Figure understanding items
----------------------------------------
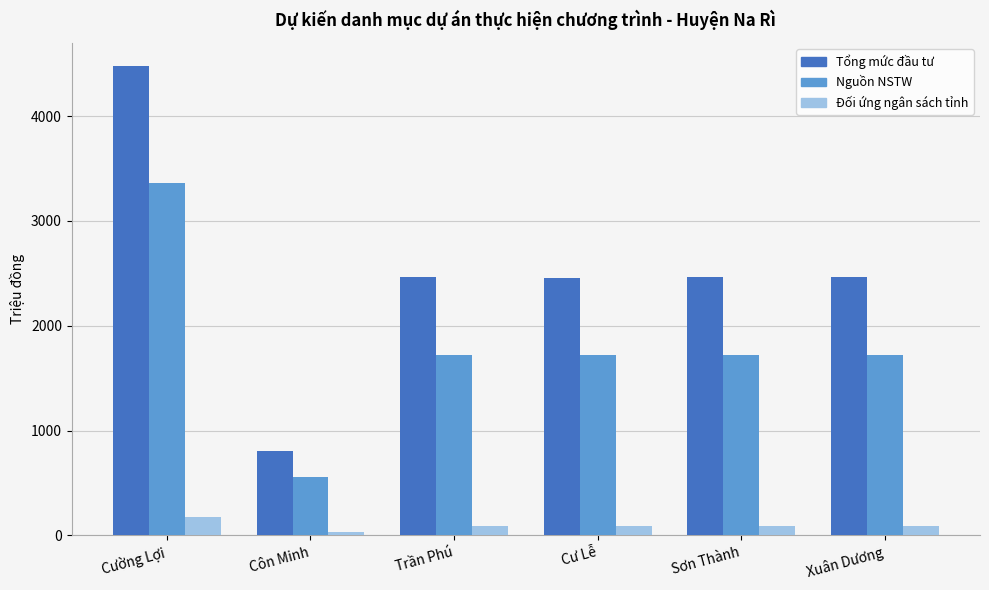

The value of Nguồn NSTW at Cư Lễ is 1723.6. True or false?

True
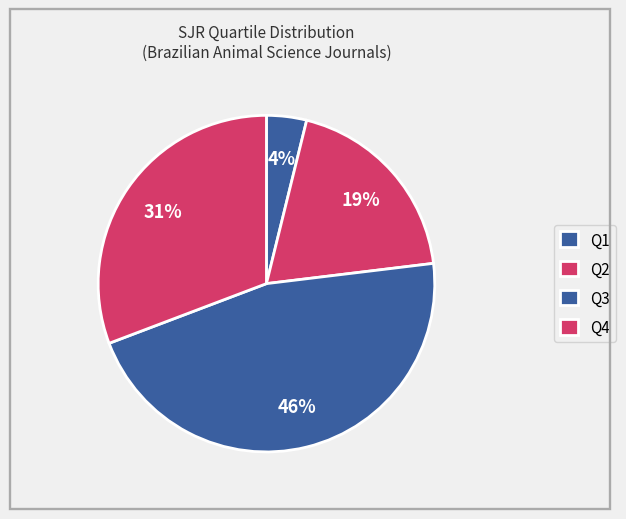

Count the number of slices in the pie.

4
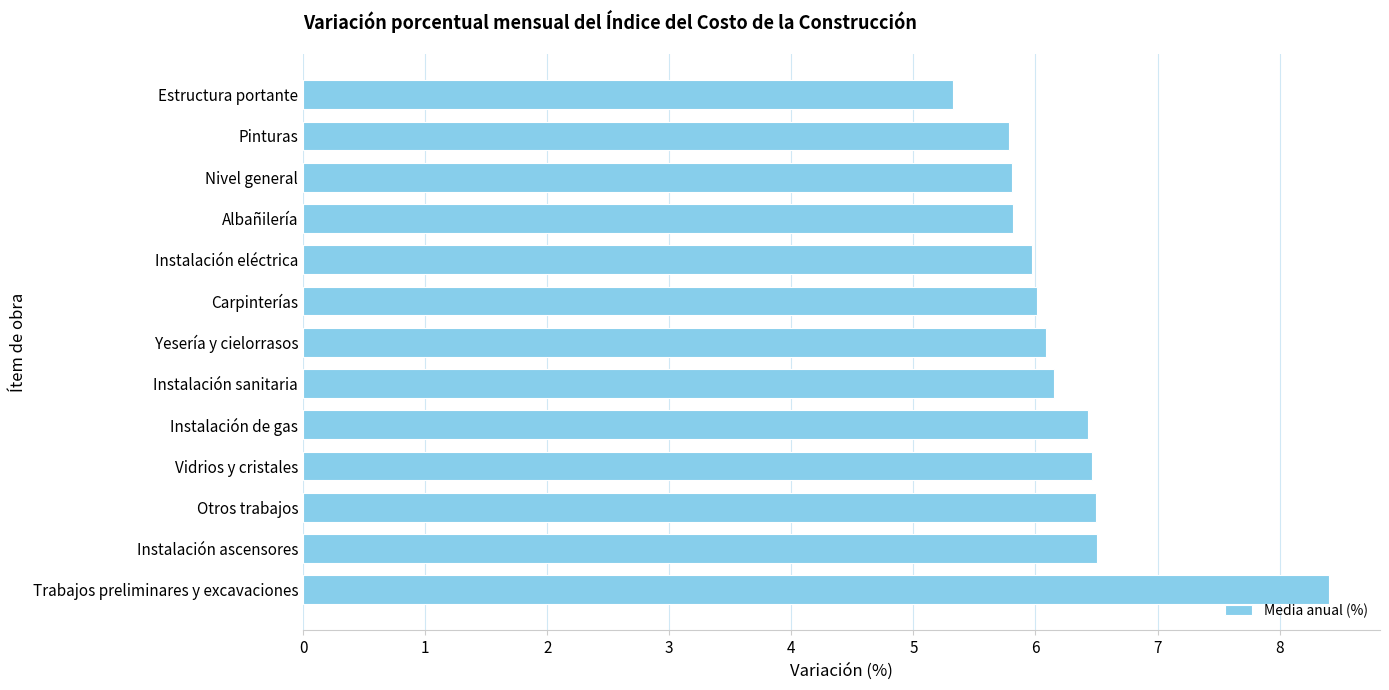

What is the minimum value shown in the chart?

5.3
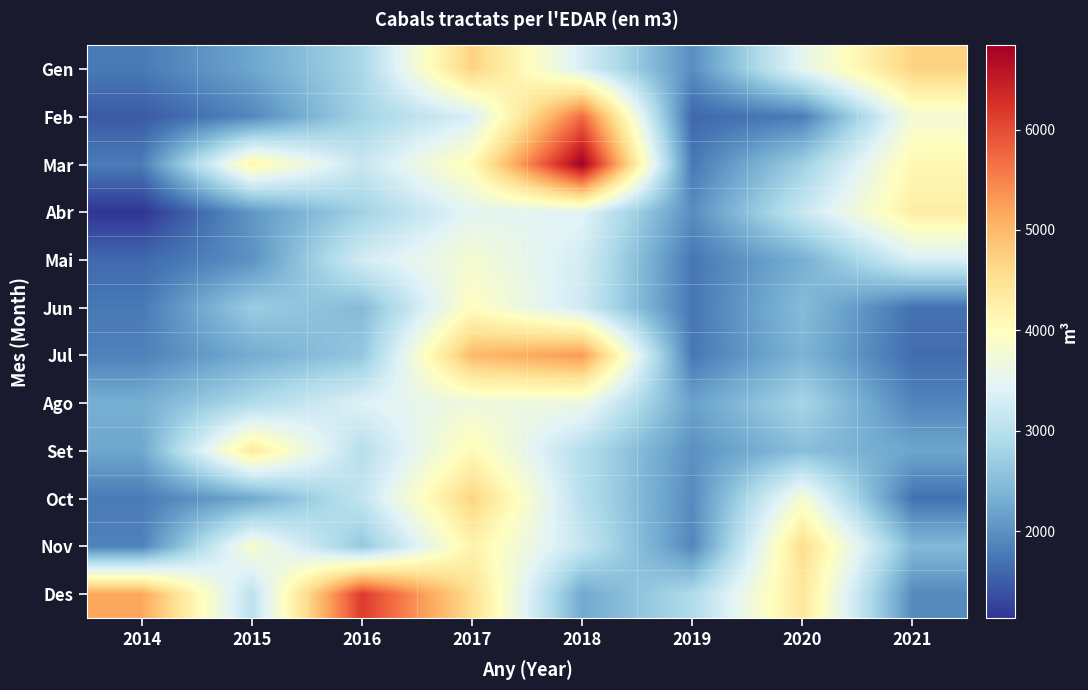

How many series are shown in this chart?

12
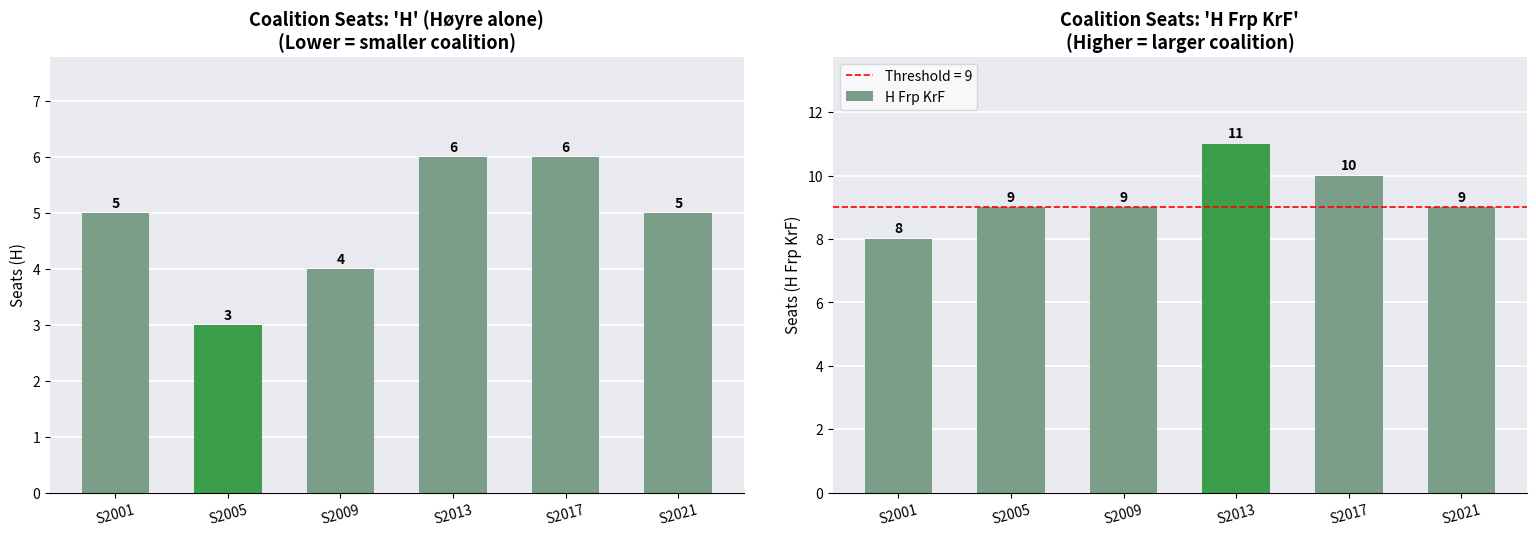

Where does the H Frp KrF series first go above 9?

S2013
----------------------------------------
» ACTION ITEM:
Please substitute "data series" for "series" in the part of the items that opens with the line containing "How many series are shown in this chart?" and closes with the end of the items, changing nothing else. Leave the pictures out of your answer.

» THE COMPLETED TASK:
How many data series are shown in this chart?

12

Where does the H Frp KrF data series first go above 9?

S2013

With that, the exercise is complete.